Ontvang een uitgangsvariabele van een Microsoft Copilot Studio-vaardigheidsonderwerp

Het is mogelijk om uitvoer te ontvangen van een Microsoft Copilot Studio-vaardigheidsonderwerp in Composer. Zie Werken met variabelen om te weten te komen hoe u Microsoft Copilot Studio-onderwerpen kunt maken die uitvoer retourneren.

  1. Selecteer in het ontwerpcanvas van Composer Toevoegen en selecteer vervolgens Toegang tot externe bronnen en selecteer vervolgens Verbinden met een vaardigheid.

    Schermopname van Composer die laat zien hoe u verbinding maakt met een vaardigheid.

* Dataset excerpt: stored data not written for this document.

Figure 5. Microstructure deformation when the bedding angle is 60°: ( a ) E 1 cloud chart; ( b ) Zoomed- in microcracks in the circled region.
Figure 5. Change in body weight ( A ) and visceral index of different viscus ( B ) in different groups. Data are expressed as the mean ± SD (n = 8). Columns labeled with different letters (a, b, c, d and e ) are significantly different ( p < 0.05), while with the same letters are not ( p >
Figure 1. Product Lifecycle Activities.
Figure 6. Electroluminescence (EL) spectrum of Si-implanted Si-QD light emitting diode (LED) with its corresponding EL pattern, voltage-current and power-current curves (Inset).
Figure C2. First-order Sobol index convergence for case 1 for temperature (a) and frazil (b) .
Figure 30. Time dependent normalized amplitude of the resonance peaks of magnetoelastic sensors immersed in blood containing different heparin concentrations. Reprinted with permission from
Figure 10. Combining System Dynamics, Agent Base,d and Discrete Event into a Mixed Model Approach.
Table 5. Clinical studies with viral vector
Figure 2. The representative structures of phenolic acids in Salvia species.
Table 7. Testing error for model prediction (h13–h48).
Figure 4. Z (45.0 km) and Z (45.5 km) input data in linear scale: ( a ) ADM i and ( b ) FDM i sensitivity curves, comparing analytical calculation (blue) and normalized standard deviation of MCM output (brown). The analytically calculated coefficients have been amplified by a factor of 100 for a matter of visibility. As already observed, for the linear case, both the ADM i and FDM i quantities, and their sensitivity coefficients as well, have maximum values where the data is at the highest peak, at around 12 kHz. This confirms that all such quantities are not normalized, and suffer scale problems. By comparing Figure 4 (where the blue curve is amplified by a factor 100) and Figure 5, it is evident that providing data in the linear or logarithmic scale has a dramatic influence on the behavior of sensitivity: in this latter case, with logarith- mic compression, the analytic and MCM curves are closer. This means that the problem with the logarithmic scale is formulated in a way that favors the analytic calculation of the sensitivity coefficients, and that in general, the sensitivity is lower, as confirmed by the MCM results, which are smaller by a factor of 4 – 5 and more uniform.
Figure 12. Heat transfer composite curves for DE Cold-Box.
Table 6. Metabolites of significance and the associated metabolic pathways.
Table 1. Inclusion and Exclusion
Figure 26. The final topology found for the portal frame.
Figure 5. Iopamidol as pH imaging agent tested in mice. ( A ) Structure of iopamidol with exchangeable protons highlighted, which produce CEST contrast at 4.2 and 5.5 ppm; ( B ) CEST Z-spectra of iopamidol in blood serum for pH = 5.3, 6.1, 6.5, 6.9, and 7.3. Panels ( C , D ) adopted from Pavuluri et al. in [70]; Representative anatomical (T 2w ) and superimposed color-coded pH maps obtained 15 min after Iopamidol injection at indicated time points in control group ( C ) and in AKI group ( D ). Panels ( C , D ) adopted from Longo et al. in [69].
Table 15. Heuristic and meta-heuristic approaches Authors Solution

  2. Selecteer uw Microsoft Copilot Studio-copilot in de lijst Naam van vaardigheidsdialoogvenster.

    Schermopname die aangeeft waar u uw Microsoft Copilot Studio-copilot kunt selecteren.

  3. Zoek de naam van de gebeurtenisactiviteit voor het Microsoft Copilot Studio-botonderwerp dat u wilt aanroepen. Kopieer de waarde, laat de aanhalingstekens weg, en sla deze op voor gebruik in de volgende stappen.

  4. Zoek de eigenschap resultValue van het onderwerp. De eigenschap resultValue bevat een eigenschap $ref. Kopieer die waarde en sla deze op voor gebruik in de volgende stap.

    Waarschuwing

    Als een Microsoft Copilot Studio-onderwerp geen uitvoer heeft, bevat deze geen eigenschap resultValue.

    Schermopname van een manifest van vaardigheid waarin de eigenschap resultValue voor een Microsoft Copilot Studio-onderwerp wordt aangegeven.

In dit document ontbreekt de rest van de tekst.